- Task item:
Below is a listing. Quote from it, exactly, the lines from the one containing "Rendered at 1275 by 1650 pixels." down to the one containing "List each element's", both ends included, and nothing else.

══ Record excerpts ══

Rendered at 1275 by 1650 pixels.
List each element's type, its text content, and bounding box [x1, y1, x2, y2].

═══
══ Record excerpts ══

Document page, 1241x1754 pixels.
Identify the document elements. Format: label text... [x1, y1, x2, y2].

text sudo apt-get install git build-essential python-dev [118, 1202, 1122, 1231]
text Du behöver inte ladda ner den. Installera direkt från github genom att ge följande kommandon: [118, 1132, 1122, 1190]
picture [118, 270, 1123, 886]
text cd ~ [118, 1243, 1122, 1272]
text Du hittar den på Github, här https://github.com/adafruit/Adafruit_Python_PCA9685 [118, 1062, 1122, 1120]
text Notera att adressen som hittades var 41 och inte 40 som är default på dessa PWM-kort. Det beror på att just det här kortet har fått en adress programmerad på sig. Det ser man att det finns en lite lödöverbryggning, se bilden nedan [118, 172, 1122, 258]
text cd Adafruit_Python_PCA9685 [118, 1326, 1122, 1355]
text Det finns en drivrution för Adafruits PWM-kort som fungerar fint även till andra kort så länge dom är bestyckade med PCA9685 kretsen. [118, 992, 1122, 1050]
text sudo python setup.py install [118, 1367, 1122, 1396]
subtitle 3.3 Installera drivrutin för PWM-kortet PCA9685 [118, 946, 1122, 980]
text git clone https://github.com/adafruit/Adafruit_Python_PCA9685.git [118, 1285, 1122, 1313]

═══
══ Record excerpts ══

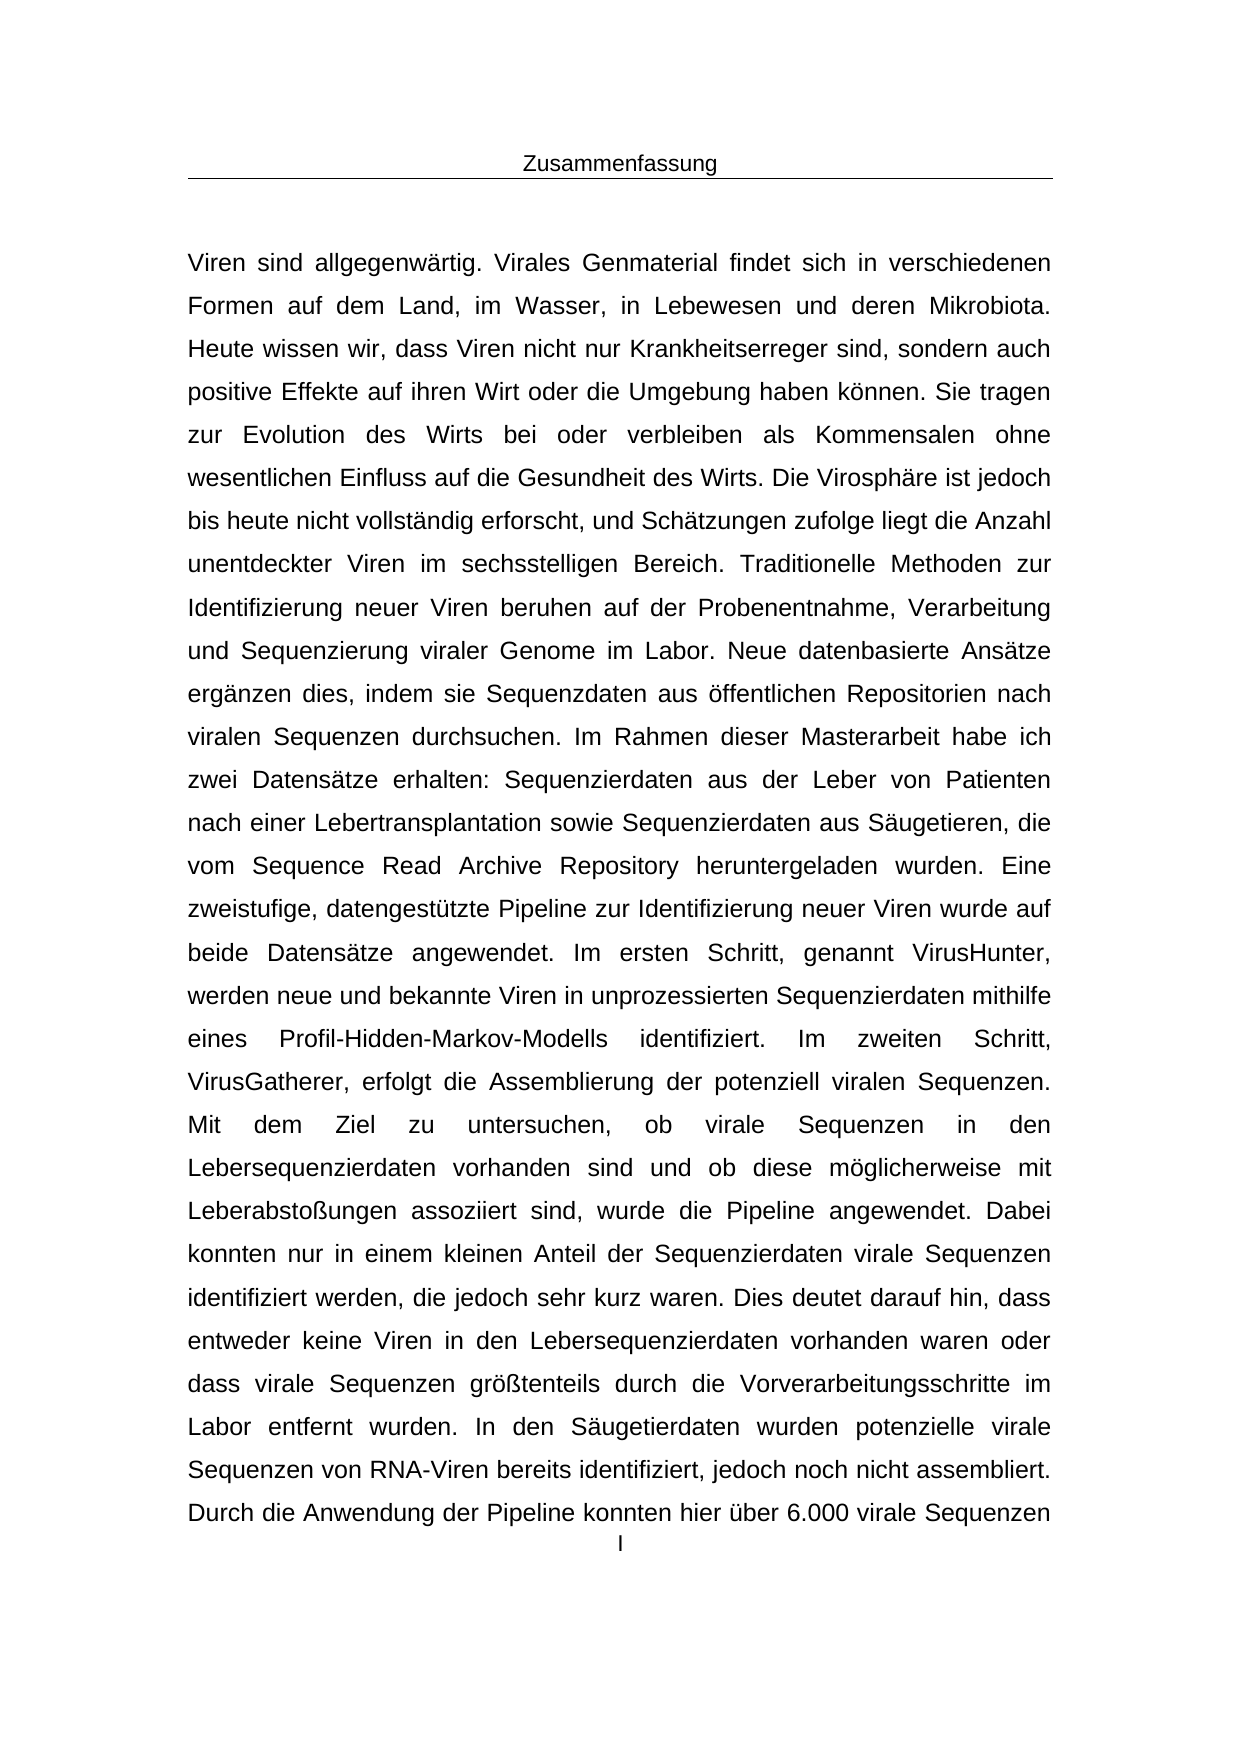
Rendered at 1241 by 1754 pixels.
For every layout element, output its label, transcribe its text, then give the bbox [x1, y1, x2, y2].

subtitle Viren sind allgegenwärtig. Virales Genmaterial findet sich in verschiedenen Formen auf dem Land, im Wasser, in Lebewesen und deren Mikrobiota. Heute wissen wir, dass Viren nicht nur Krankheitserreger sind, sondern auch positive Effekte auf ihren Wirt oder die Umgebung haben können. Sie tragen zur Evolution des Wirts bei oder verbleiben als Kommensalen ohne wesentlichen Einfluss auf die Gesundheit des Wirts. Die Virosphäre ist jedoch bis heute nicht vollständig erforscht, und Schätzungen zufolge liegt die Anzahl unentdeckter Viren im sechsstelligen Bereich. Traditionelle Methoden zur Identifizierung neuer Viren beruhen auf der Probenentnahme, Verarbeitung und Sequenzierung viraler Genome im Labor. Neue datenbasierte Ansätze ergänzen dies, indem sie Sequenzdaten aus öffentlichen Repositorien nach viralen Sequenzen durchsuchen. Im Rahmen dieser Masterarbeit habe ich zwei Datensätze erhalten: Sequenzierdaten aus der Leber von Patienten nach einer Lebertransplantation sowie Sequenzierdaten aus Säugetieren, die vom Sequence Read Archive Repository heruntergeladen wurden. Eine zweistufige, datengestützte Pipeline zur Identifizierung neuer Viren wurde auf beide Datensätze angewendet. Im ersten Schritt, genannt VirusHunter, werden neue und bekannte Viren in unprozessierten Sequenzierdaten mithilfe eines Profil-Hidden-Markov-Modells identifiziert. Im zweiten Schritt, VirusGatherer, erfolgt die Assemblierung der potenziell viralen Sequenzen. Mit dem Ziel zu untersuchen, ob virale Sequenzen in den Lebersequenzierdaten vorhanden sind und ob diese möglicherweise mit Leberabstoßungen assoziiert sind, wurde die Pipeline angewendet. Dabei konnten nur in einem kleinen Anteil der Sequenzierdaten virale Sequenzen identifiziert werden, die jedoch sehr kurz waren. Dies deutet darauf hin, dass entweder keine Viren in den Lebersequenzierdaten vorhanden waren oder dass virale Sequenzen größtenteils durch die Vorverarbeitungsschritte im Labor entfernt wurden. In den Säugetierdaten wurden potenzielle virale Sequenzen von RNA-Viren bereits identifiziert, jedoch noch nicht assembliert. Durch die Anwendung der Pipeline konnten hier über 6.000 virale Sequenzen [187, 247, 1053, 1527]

═══

- Task solution:
Rendered at 1275 by 1650 pixels.
List each element's type, its text content, and bounding box [x1, y1, x2, y2].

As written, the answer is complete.